An official with the Arkansas Foundation for Medical Care cited Crawford County as "high-risk" for potential opioid overdose deaths Wednesday.
Kent Thompson, an analyst with the Arkansas Foundation for Medical Care, cited a foundation study that put Crawford County in the top 10 Arkansas counties for potential opioid overdose deaths. The study was presented at Crawford County's Opioid Education Summit, which brought county law enforcement, medical and educational personnel together with state officials midday Wednesday at the Mulberry Community Center.
"It's a problem that's growing very quickly and moving into the state very quickly,” Arkansas Drug Director Kirk Lane said at the summit.
The foundation study listed opioid arrests, treatment admissions, diagnoses on hospital inpatient discharges, diagnoses on emergency department discharges and distribution by prescription as the five most influential indicators for opioid overdose deaths.
At 2.8, Crawford County had the highest opioid diagnoses presence on Arkansas inpatient discharges per 1,000 residents in 2013, according to the Healthcare Cost and Utilization Project. It was also the seventh-highest county for opioid prescriptions per 100 people in 2016 at 158, according to the Centers for Disease Control and Prevention.
Crawford County had 16.3 drug overdose deaths per 100,000 people in 2016, according to the Arkansas State Crime Lab.
"We see that we have an epidemic," Arkansas Prescription Drug Overdose Death Prevention Project Director Michelle Young-Hobbs said at the summit. Numbers compiled in the study have been used in Young-Hobbs' Project.
Statewide, Arkansas averaged 114.6 prescription painkillers for every 100 people in 2016, according to Lane. Lane said the national average for that period of time was 66.5 painkillers for every 100 people.
"We have some counties that are in the 150s for painkiller prescriptions for every 100 people," Lane said.

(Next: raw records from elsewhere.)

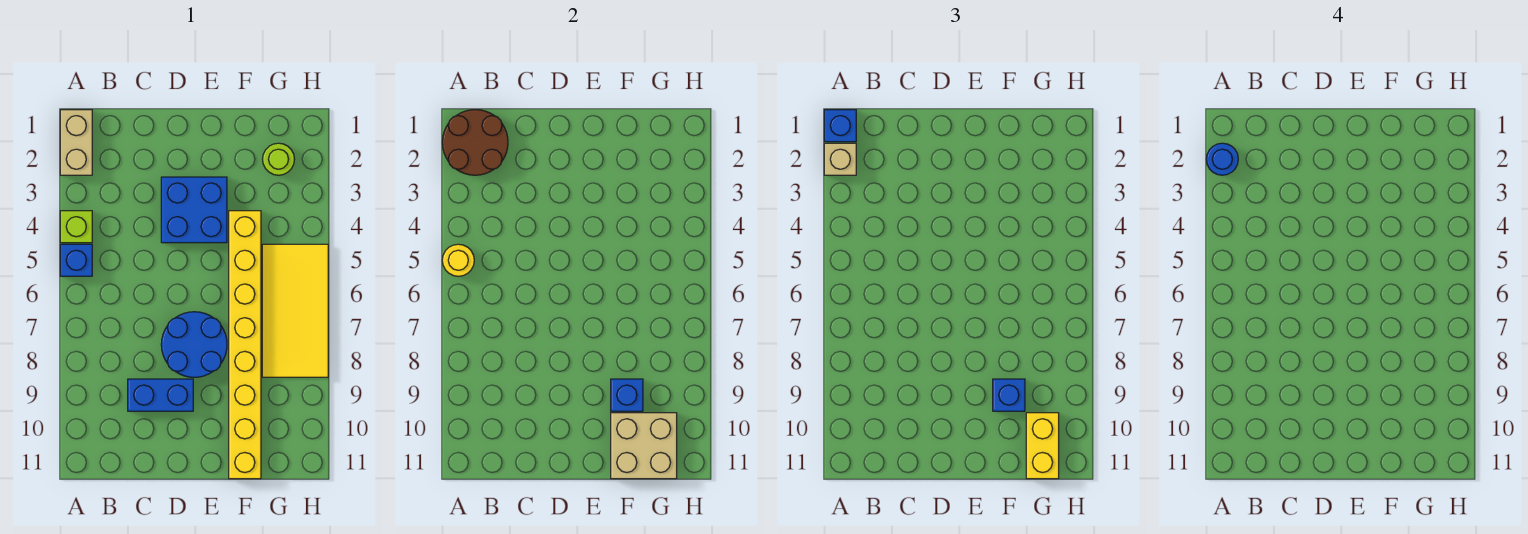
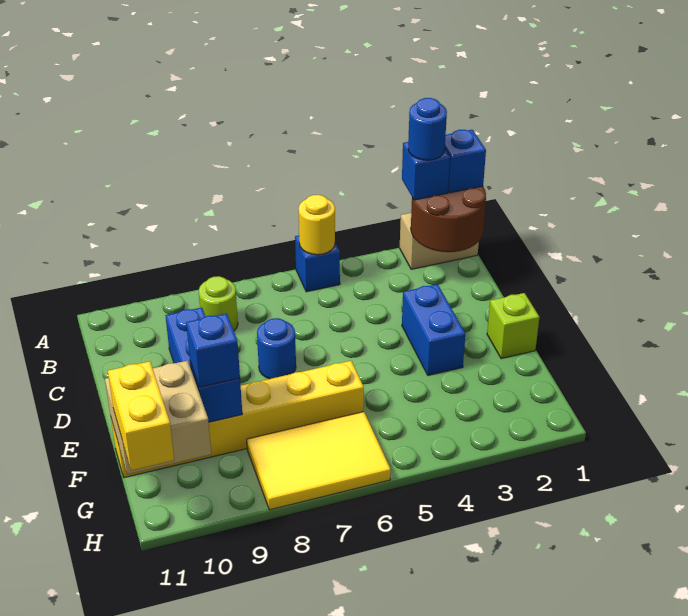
tan brick A2 level 3 -> blue brick A2 level 3
lime brick A4 level 1 -> lime brick E1 level 1
blue brick D3:E4 level 1 -> blue brick D3:E3 level 1
blue round brick D7:E8 level 1 -> blue round brick D7 level 1
yellow brick F4:F11 level 1 -> yellow brick F6:F11 level 1
lime round brick G2 level 1 -> lime round brick B8 level 1
yellow tile G5:H8 level 1 -> yellow tile G6:H8 level 1
yellow brick G10:G11 level 3 -> yellow brick G11:H11 level 3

Lane also said he has seen an increase in statewide overdose deaths "in the last 60 to 75 days." He explained that opioid users often become addicted to painkillers such as hydrocodone and oxycodone, and then move to heroin and fentanyl in search of a greater high at a cheaper cost.
Nationally, 63,600 people died from overdoses in 2016, according to Lane.

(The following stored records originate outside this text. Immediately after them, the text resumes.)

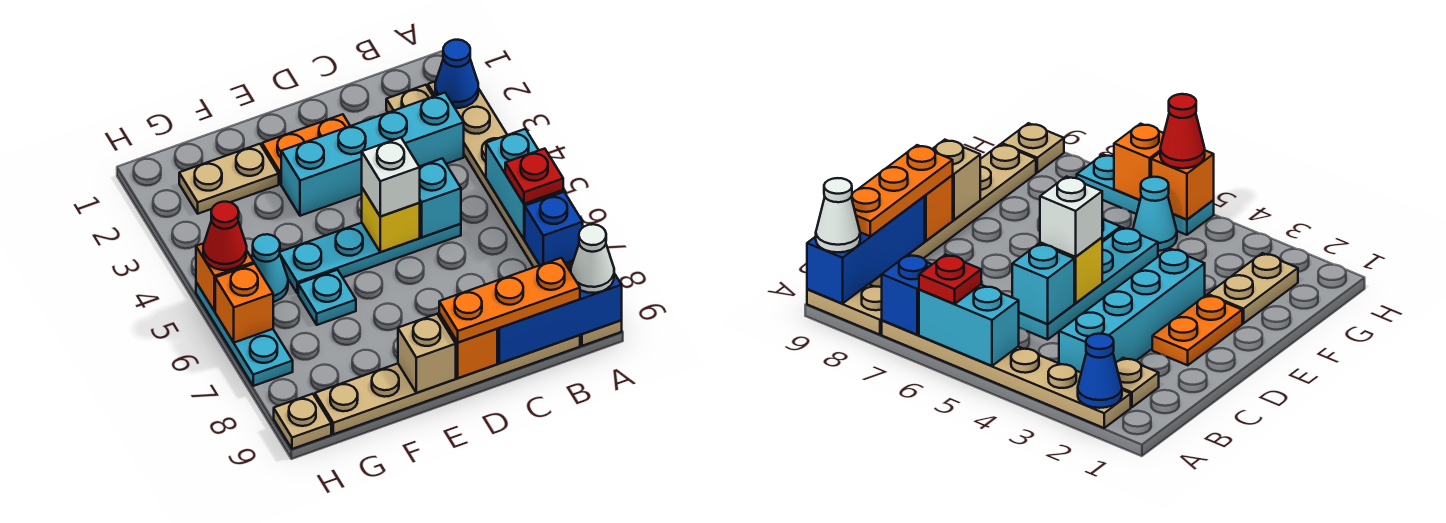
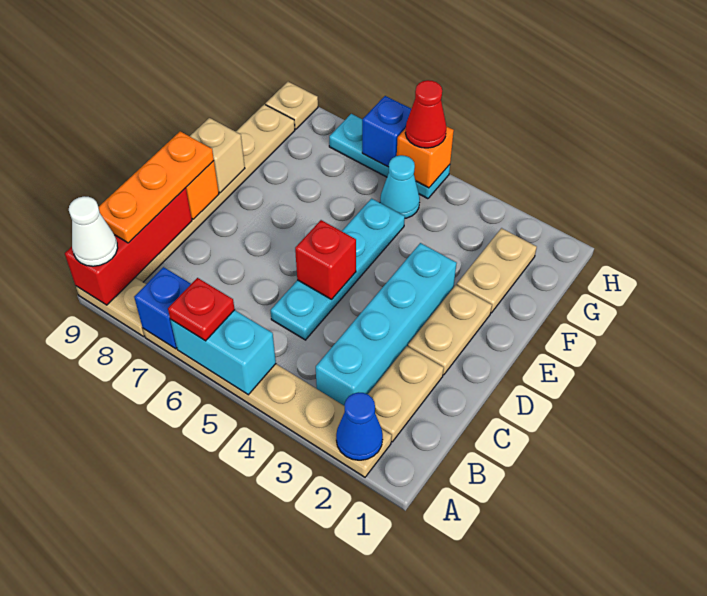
blue brick A9:C9 level 2 -> red brick A9:C9 level 2
tan plate B2 level 1 -> tan plate B2:C2 level 1
cyan brick C5 level 2 -> none
orange plate D2:E2 level 1 -> tan plate D2:E2 level 1
yellow brick D5 level 2 -> red brick D5 level 2
white brick D5 level 3 -> none
cyan plate F6 level 1 -> none
orange brick H6 level 2 -> blue brick H6 level 2

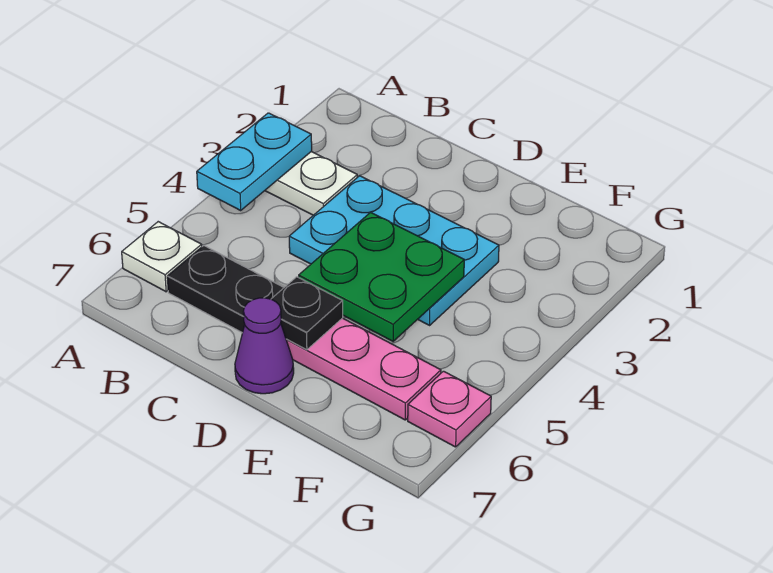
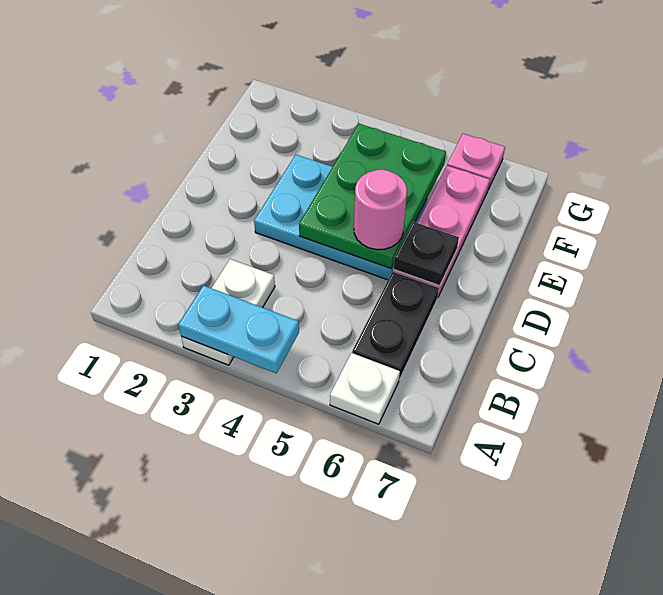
cyan plate C3:E4 level 1 -> cyan plate D3:E5 level 1
green plate D4:E5 level 2 -> green plate D4:F5 level 2
none -> pink round brick D5 level 3
purple cone D7 level 1 -> none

"They’re saying 2017 numbers are going to be even worse," Cheryl May, director of the Arkansas Criminal Justice Institute, said. "Not all of these are because of opioids, but a very, very large percentage of them are."
Young-Hobbs said her personnel have responded to these numbers by giving law enforcement agencies in Crawford and Franklin counties a Prescription Drug Overdose grant. The grant was implemented in September 2016 and equips first responders with naloxone, which counteracts opioid overdose effects.

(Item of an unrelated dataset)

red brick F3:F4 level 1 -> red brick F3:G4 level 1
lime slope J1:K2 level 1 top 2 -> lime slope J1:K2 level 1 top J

Personnel with the Criminal Justice Institute, which has been contracted to help in the project, have trained 111 first responders in Crawford County on how to use the counteracting agent, according to May.
May said her personnel will also train the staff at treatment facilities in how to train family members of recovering opioid addicts.
"Individuals coming out of recovery are at increased risk of overdosing," May said. "The idea is to get naloxone as close to these individuals as we can."
Hobbs said she hopes the numbers Thompson shows in five years' time show that they've reduced the number of opioid-related deaths, both in Crawford County and in Arkansas.
“None of us, individually, can solve this issue," May said. "We all have to roll up our sleeves and make a conscious effort."